In the diverse political cultures within the region, where intolerance, authoritarianism and sexism continue to thrive, women have striven to transform the situation by participating in the political sphere (through membership or participation in leadership structures). Yet there is a need to assess alternative ways for women to engage with power in all its social, economic and political permutations in order to ensure accountability in leadership, better exercise of power and more progressive crafting of policies. At this critical time, women’s organising also faces serious challenges if it is to help transform women’s lived
experience of power relations.
It is within this context that the following reflections on feminist movement building from the global level to the regional level are made. This paper identifies some of the dominant trends that currently characterise women’s organising and analyses key anchors and movement-building moments. These are then used as the basis to
extract some insights for southern African and followed by a set of recommendations that could be used as a basis to catalyse movement building in the region.
The paper does not make a distinction between feminist movements and women’s movements as these tend to be closely related.

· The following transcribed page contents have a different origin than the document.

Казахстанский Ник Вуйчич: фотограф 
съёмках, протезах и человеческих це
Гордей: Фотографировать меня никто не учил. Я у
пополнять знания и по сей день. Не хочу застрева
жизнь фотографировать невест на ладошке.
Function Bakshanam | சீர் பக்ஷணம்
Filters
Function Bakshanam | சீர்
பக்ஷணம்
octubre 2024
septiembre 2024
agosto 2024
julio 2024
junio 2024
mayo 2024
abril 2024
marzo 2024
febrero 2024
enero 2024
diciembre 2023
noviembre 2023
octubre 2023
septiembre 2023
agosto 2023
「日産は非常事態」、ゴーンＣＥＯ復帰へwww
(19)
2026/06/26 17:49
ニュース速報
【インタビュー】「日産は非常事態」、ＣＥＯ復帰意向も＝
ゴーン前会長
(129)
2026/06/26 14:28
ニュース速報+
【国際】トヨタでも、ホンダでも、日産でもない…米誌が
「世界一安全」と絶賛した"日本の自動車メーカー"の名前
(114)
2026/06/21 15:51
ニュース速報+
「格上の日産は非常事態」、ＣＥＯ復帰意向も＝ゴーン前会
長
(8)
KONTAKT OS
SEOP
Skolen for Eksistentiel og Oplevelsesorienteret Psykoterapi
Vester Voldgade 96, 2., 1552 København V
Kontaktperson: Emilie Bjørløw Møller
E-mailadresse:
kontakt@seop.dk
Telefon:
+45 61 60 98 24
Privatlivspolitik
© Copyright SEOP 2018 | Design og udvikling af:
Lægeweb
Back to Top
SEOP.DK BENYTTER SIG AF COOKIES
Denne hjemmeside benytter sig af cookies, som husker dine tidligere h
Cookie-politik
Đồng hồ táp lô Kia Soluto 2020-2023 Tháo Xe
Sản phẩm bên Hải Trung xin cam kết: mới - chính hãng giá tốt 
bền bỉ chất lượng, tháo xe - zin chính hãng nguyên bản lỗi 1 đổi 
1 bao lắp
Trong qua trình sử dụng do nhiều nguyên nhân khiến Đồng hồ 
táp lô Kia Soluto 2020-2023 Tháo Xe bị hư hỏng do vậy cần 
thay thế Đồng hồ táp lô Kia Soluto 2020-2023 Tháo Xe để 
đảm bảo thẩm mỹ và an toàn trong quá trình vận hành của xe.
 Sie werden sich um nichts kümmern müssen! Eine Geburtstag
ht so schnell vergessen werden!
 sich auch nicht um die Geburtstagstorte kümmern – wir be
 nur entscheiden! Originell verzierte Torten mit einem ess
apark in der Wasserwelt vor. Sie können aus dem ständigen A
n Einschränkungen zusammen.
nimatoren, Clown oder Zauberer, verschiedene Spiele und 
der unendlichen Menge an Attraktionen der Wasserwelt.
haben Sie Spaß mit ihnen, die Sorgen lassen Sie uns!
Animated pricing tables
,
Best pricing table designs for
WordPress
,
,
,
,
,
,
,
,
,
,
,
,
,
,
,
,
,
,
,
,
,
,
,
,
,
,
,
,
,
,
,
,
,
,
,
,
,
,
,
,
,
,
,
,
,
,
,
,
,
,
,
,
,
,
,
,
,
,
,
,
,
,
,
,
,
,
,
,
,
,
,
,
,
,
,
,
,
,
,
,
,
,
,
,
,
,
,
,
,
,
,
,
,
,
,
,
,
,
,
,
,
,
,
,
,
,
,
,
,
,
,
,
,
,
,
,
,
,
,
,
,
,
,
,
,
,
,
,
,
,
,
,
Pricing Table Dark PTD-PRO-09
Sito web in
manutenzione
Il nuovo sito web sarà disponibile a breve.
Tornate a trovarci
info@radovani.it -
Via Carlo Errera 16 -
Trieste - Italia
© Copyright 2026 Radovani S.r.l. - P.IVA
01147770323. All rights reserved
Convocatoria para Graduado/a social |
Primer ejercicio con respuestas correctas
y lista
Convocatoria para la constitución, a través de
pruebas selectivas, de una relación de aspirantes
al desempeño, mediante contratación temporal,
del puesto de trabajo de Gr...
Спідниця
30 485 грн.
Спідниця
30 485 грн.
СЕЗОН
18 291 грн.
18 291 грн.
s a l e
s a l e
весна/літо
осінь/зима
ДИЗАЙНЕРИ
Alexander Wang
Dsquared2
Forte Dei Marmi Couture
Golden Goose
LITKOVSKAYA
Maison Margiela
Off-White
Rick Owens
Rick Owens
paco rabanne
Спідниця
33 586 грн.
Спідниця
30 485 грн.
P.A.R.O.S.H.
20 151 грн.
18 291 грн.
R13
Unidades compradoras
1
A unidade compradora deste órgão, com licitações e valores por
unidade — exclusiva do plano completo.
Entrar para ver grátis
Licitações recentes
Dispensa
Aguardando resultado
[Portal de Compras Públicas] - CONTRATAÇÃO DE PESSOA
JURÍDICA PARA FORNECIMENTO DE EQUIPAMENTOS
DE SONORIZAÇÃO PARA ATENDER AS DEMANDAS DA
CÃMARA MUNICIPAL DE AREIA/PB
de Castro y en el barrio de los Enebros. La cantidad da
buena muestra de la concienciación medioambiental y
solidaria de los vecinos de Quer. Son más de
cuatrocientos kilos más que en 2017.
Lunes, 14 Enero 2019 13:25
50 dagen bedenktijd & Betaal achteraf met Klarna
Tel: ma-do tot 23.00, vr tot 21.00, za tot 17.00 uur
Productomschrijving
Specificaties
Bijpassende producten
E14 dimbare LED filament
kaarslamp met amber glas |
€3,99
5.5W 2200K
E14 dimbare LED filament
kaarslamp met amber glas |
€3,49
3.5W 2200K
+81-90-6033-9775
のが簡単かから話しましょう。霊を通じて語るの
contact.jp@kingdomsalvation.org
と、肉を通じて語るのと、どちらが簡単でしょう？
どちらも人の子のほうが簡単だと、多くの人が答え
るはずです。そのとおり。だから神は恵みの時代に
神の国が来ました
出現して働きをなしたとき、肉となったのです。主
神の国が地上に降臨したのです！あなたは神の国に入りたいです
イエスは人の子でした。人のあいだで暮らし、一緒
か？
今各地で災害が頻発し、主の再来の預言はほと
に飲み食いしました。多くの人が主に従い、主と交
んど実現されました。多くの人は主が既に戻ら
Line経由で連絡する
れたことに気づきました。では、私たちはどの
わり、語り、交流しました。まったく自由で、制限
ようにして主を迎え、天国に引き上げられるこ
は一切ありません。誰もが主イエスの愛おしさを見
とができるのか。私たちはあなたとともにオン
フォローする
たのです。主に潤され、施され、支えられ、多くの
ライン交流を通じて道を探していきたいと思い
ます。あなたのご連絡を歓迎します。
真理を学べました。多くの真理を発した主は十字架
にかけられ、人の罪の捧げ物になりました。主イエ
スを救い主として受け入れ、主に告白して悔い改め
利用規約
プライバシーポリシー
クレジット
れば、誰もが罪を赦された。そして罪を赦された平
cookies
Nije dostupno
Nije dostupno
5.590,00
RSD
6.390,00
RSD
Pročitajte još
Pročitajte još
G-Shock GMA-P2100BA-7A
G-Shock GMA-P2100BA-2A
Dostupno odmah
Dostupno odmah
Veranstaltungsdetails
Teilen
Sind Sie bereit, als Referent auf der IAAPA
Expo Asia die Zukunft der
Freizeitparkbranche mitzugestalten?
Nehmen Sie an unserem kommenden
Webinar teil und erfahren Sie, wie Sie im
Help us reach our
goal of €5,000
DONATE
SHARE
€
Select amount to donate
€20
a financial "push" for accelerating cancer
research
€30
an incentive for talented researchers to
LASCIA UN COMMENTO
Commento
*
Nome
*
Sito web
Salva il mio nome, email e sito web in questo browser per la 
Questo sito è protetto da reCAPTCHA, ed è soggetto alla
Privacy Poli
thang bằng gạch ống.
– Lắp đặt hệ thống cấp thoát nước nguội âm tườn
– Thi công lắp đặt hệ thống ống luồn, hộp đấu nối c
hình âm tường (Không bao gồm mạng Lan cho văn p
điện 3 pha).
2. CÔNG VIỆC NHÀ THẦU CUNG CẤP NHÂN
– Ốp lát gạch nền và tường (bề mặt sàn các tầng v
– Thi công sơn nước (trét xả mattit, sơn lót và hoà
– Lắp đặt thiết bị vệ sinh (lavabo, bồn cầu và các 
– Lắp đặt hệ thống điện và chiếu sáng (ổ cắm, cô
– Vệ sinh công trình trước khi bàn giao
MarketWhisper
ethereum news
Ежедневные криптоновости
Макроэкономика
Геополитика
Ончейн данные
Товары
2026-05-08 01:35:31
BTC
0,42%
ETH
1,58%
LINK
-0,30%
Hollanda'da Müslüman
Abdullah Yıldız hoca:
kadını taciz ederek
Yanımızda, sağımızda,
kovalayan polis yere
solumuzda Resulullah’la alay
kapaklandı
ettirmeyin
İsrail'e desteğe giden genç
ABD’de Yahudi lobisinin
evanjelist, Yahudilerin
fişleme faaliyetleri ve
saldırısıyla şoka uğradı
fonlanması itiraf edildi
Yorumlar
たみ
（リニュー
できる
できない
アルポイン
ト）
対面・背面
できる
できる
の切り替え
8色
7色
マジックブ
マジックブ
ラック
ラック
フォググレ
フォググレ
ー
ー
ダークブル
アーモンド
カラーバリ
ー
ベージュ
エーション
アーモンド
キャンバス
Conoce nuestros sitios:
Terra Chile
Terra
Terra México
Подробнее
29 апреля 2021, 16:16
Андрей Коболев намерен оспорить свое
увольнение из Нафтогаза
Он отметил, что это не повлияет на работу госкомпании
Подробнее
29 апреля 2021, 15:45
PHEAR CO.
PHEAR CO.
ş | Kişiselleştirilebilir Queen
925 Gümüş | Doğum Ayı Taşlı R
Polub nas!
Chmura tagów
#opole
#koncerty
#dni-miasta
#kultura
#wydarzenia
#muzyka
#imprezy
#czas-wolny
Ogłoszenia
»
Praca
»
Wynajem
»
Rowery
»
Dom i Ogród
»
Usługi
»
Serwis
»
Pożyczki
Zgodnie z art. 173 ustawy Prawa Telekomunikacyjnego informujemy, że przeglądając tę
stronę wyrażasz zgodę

Gaidzanwa (2006) makes clear the distinctions between a women’s movement and a feminist movement. She defines a women’s movement as “a social movement constituting women who collectively decide to further interests specific to women, using perspectives that draw from and highlight their lived experiences.” As such, women’s movements tend to have a “reformist agenda: focused on women’s equal rights with men, and social and political rights on par with men.” On the other hand, Gaidzanwa defines a feminist movements as “often a smaller section within broader women’s movements, which tend to have a transformative agenda: going beyond opposition to patriarchy, to critiquing the architecture of oppression and the political struggle necessary to transform rather than reform the structural inequalities at national, regional and international
In this paper, the analysis draws on both feminist and women’s movements as the models, frameworks, challenges and experiences they haveused are often closely intertwined. In fact, in most discourses, these terms are used interchangeably, with women’s movements often equated to feminist movements or referred to broadly as women’s liberation movements in other contexts.